→ **PROBLEM DESCRIPTION**
Print the data below exactly, but only the lines from the one containing "X16517500Y-32385000D01*" down to the one containing "X10977500Y-50800000D02*", inclusive.
____
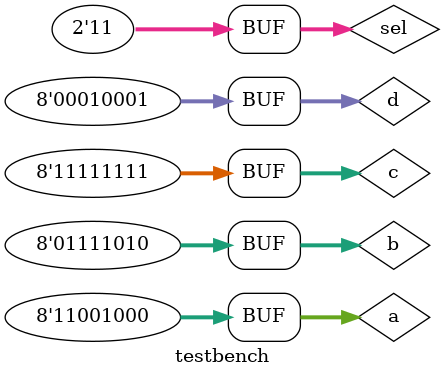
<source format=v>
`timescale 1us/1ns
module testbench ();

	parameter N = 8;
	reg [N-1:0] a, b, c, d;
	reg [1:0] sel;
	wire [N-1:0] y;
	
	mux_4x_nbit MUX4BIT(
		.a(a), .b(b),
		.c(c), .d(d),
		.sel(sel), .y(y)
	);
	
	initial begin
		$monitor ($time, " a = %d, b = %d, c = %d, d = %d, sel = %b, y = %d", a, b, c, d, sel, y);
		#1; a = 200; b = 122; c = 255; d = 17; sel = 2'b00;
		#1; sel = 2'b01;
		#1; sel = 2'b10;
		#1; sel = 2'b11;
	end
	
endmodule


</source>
____
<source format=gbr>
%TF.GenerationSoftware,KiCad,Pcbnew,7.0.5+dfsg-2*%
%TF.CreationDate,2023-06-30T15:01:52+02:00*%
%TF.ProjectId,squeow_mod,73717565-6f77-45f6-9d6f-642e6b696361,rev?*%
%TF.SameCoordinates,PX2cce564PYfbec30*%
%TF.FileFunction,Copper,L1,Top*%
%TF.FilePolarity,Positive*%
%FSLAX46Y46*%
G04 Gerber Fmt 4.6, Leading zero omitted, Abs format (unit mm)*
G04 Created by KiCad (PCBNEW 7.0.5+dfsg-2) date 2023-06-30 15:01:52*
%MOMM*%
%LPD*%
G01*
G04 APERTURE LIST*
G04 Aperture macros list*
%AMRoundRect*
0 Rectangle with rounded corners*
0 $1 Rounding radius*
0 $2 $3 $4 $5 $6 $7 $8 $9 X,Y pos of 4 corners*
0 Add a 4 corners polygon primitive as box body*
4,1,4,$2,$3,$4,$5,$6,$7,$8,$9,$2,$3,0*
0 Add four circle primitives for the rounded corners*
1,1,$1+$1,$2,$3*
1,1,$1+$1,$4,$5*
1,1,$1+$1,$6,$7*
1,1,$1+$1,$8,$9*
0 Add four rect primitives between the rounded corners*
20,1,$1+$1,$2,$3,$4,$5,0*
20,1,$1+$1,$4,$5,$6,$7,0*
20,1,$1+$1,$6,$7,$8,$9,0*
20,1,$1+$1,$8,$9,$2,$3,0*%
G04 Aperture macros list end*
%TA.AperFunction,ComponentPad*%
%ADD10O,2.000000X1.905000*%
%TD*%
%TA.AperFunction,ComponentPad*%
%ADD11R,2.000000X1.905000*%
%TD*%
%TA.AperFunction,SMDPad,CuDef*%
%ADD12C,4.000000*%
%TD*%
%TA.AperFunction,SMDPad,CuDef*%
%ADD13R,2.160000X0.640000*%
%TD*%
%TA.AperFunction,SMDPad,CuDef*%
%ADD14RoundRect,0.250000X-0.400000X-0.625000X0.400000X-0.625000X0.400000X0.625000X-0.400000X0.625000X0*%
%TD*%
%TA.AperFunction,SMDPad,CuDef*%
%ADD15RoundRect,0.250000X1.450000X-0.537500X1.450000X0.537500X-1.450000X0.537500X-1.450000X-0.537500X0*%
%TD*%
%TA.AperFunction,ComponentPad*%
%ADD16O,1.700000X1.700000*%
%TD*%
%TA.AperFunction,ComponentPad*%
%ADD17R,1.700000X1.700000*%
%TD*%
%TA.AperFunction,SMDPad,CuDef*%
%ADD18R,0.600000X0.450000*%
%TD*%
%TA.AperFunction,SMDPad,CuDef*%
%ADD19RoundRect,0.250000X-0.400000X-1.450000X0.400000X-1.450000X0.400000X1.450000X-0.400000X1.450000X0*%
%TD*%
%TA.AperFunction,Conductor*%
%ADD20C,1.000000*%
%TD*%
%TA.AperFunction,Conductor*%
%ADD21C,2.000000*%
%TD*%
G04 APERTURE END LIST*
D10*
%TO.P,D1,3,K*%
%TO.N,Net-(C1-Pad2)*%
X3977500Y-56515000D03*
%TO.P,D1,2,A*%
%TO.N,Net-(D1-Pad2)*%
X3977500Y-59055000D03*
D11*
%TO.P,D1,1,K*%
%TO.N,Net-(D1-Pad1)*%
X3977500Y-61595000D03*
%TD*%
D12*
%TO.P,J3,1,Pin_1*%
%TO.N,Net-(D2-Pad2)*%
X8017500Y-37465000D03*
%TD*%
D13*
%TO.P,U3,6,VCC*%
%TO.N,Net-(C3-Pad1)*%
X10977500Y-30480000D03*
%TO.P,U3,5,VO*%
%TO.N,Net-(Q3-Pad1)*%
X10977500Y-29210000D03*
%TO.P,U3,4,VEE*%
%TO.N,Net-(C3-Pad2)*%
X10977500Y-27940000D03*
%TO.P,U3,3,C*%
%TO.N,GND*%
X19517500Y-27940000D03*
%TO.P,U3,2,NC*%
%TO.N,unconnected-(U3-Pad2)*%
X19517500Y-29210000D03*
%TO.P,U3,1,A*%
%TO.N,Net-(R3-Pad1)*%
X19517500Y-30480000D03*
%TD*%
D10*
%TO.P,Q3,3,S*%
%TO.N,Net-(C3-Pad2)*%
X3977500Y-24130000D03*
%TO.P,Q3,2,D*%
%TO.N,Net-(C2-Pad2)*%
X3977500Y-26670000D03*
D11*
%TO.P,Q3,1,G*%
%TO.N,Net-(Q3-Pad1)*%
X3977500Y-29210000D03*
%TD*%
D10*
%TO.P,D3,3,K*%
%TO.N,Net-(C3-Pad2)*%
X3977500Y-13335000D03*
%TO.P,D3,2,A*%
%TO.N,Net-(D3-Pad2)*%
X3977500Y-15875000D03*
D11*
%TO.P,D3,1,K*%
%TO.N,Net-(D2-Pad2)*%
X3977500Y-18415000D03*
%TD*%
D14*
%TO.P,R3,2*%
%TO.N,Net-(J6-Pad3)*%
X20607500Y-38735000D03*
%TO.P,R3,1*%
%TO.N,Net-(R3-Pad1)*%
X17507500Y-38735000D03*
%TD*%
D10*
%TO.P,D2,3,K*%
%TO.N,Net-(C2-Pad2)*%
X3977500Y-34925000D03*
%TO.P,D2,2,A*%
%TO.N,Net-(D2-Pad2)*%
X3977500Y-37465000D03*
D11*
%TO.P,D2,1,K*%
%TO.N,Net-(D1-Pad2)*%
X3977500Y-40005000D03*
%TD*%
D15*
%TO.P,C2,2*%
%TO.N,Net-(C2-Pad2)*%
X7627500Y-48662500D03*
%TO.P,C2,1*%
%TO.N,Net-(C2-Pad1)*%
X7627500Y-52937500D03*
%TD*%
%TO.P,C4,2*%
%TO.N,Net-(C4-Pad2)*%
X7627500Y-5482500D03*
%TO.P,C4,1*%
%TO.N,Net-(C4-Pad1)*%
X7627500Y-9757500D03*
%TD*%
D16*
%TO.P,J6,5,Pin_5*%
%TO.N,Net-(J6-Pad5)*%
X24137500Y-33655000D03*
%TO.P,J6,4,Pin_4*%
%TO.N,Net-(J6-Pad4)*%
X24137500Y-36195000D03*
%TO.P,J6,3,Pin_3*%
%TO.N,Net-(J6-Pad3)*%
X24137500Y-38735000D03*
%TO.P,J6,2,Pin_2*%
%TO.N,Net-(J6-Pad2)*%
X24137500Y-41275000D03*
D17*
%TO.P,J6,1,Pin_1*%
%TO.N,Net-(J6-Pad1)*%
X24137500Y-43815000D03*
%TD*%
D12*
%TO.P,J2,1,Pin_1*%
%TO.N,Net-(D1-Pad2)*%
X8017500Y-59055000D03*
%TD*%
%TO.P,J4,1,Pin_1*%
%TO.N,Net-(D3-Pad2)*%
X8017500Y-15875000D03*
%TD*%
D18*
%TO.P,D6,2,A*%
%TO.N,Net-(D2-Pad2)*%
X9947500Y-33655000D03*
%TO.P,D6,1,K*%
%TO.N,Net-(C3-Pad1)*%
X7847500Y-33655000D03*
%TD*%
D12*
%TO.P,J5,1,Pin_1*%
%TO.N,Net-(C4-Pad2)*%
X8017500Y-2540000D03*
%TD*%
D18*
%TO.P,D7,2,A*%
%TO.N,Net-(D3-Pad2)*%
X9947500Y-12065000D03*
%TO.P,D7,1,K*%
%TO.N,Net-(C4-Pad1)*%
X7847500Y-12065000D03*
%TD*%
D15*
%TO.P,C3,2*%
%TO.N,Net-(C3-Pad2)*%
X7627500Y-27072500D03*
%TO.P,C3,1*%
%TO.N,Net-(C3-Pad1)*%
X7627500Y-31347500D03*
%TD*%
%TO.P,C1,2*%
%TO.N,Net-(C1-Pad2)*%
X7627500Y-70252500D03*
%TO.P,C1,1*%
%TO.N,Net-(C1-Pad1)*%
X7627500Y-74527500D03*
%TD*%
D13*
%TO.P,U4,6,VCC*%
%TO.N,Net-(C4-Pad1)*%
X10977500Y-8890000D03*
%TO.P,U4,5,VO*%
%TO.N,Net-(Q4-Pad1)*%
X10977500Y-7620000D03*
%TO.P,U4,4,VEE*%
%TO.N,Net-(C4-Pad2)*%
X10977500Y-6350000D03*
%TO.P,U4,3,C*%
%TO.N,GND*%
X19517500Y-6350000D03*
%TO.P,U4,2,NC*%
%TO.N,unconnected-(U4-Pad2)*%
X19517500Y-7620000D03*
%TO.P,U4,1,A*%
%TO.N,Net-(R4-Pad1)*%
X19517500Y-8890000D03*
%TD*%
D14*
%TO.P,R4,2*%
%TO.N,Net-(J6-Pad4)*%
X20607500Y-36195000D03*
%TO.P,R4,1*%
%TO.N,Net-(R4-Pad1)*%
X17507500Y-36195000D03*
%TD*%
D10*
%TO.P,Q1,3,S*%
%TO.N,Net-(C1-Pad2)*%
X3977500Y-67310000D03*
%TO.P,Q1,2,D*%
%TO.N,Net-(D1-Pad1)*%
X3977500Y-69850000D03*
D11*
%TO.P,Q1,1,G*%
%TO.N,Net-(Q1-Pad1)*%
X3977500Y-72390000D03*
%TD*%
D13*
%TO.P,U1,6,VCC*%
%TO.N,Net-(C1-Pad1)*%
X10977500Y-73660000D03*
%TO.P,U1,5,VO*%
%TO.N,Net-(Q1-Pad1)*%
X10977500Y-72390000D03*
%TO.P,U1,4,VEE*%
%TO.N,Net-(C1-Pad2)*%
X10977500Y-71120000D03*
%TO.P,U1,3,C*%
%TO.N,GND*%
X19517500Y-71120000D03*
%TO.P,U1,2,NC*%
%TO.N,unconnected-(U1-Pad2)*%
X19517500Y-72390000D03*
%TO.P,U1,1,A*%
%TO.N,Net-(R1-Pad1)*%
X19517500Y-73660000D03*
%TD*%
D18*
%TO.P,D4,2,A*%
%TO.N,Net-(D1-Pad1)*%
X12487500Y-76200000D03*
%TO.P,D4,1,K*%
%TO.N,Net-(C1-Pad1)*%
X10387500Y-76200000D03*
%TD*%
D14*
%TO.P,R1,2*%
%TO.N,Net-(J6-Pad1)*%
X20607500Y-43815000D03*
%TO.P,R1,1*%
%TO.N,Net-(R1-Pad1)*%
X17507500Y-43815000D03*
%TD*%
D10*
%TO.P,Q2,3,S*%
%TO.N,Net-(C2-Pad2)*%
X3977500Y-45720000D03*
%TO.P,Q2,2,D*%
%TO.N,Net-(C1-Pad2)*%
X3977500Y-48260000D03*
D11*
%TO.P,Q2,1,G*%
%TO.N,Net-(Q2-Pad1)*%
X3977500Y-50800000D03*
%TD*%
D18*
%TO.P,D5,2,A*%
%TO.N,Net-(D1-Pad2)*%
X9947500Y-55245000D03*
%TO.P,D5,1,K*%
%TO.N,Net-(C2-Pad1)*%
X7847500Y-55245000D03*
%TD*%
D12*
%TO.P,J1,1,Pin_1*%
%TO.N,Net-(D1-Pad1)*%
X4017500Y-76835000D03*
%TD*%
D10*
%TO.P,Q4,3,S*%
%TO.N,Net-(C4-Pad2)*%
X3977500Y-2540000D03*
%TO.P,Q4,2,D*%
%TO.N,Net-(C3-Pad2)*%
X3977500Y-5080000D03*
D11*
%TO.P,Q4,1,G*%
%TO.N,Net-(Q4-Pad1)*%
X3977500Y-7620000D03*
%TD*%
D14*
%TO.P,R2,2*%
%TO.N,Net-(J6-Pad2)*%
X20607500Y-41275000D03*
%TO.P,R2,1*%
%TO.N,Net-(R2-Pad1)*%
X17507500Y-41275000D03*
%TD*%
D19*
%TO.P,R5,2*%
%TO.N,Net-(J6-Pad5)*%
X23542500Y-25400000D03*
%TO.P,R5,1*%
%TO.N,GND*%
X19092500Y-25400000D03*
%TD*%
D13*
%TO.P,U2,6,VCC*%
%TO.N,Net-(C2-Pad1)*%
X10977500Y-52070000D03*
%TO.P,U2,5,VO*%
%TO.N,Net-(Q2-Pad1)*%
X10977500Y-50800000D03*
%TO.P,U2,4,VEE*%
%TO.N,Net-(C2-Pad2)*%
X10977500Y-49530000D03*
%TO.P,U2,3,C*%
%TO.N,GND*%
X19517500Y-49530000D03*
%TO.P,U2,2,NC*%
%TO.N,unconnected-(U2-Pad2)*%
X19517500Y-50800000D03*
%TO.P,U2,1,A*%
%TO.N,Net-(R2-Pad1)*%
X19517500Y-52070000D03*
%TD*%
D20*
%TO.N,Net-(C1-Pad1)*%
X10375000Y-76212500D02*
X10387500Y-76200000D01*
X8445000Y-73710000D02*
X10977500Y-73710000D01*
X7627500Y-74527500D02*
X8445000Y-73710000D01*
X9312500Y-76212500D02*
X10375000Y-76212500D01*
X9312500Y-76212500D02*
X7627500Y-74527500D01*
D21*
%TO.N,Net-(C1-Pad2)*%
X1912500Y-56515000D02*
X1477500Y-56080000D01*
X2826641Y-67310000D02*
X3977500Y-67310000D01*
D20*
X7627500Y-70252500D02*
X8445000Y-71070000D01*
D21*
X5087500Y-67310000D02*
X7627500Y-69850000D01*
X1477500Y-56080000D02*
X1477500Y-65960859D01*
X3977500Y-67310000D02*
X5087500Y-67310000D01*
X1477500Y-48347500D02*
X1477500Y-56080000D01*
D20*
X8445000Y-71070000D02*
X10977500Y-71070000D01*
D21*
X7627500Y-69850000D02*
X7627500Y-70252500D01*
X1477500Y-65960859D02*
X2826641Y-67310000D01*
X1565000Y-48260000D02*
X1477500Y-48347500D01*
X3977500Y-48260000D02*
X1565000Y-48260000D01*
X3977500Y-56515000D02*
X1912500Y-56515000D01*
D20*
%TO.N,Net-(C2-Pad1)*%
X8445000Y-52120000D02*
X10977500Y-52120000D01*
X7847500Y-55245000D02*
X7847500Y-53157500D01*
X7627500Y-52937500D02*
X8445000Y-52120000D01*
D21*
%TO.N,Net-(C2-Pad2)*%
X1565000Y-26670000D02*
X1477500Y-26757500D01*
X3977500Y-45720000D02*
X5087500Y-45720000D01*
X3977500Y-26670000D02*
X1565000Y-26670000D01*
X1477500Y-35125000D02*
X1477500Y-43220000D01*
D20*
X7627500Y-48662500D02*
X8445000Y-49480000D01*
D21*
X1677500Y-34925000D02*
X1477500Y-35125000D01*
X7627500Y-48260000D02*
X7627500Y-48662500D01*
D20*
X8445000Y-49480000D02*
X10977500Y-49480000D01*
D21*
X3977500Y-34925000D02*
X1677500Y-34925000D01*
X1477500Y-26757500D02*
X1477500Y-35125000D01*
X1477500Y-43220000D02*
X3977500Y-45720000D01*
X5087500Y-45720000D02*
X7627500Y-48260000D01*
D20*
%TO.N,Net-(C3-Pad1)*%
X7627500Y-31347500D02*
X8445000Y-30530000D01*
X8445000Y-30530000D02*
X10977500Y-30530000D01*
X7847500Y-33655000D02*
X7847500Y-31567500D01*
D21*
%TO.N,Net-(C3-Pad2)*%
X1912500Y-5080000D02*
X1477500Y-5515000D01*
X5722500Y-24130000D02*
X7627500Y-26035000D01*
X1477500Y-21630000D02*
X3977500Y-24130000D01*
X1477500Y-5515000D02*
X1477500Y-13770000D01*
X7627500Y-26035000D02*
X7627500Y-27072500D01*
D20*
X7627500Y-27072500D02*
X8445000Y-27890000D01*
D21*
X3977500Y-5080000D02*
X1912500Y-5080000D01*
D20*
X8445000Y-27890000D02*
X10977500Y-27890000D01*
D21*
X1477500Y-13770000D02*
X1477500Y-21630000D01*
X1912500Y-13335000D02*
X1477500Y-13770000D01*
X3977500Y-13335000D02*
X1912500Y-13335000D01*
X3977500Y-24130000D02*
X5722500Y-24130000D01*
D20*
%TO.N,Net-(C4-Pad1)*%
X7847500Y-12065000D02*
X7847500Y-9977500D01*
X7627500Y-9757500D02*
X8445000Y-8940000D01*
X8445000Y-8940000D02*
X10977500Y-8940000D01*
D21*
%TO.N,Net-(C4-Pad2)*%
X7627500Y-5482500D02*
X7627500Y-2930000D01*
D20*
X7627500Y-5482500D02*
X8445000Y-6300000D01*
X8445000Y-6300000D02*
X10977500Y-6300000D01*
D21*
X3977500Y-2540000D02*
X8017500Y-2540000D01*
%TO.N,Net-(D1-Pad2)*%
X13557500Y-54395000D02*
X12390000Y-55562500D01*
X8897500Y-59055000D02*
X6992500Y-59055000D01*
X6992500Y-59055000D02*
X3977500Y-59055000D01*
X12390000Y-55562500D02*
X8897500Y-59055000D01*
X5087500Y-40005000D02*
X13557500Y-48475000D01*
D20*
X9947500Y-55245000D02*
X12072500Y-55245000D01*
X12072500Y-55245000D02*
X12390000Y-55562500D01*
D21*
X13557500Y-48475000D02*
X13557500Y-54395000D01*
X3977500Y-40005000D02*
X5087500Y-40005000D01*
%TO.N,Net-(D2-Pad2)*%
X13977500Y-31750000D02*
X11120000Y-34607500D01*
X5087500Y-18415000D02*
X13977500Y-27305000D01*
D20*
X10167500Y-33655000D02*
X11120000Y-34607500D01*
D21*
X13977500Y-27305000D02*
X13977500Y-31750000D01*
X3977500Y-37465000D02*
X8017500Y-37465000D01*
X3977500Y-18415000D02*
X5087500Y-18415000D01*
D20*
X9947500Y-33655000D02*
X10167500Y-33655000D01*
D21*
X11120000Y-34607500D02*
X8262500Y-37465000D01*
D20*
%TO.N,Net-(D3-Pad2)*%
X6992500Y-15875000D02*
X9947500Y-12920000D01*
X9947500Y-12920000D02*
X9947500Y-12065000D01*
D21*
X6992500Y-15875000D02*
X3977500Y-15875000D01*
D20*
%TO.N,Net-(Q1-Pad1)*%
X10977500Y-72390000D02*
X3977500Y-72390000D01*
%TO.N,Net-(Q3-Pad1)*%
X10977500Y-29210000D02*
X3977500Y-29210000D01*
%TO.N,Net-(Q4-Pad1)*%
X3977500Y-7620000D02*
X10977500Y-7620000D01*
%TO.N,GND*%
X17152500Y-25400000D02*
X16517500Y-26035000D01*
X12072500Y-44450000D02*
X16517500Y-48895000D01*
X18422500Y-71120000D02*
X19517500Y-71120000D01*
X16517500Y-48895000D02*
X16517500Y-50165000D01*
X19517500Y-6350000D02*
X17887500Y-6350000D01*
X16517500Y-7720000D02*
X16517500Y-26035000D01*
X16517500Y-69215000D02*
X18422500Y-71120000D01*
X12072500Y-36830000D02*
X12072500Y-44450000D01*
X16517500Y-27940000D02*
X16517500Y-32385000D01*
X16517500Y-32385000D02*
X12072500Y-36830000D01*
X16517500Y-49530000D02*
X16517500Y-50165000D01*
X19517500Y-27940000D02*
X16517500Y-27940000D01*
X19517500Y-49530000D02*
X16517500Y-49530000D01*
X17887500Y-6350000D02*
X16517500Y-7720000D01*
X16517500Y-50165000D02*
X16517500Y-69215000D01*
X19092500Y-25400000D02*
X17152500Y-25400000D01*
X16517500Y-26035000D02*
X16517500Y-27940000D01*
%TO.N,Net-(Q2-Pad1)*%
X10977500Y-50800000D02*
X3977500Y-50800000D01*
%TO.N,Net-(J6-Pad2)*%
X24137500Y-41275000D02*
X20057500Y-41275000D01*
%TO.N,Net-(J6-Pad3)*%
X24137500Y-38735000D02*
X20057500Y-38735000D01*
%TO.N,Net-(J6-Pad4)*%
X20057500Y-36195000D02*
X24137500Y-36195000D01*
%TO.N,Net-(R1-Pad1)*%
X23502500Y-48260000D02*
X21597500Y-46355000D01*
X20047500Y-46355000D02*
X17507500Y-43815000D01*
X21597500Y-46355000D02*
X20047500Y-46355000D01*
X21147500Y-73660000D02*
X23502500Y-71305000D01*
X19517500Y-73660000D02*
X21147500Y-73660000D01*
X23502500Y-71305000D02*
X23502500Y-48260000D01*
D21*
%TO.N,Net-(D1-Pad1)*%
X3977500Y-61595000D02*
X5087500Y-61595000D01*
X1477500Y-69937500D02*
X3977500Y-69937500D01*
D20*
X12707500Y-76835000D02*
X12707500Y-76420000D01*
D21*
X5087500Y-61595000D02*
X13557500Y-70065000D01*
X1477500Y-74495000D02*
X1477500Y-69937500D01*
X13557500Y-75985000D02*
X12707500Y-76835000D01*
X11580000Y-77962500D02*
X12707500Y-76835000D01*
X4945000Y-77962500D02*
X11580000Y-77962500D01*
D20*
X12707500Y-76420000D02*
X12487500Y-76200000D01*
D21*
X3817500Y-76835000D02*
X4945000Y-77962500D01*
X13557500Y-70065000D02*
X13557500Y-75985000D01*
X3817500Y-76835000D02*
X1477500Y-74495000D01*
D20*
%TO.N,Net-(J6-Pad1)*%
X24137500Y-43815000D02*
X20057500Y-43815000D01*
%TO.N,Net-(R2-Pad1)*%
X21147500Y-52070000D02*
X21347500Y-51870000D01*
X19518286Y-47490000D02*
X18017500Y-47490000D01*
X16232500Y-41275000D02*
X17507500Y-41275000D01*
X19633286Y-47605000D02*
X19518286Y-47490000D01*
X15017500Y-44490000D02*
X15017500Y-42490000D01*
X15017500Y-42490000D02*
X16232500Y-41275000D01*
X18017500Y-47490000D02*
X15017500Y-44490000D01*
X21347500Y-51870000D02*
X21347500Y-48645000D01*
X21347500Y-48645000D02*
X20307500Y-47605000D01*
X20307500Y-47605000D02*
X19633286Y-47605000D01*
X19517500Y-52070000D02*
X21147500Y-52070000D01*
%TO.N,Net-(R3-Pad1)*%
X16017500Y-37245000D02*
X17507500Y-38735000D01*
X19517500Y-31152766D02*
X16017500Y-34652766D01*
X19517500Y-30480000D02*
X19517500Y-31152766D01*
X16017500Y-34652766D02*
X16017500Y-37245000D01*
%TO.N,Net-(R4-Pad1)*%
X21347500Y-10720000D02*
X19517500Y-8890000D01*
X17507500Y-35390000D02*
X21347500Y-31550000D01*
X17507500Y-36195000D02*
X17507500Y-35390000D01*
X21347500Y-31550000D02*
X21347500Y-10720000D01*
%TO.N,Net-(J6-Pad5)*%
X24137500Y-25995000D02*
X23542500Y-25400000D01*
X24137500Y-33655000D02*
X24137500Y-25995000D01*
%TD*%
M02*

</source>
____
→ **WRITTEN SOLUTION**
X16517500Y-32385000D01*
X16517500Y-32385000D02*
X12072500Y-36830000D01*
X16517500Y-49530000D02*
X16517500Y-50165000D01*
X19517500Y-27940000D02*
X16517500Y-27940000D01*
X19517500Y-49530000D02*
X16517500Y-49530000D01*
X17887500Y-6350000D02*
X16517500Y-7720000D01*
X16517500Y-50165000D02*
X16517500Y-69215000D01*
X19092500Y-25400000D02*
X17152500Y-25400000D01*
X16517500Y-26035000D02*
X16517500Y-27940000D01*
%TO.N,Net-(Q2-Pad1)*%
X10977500Y-50800000D02*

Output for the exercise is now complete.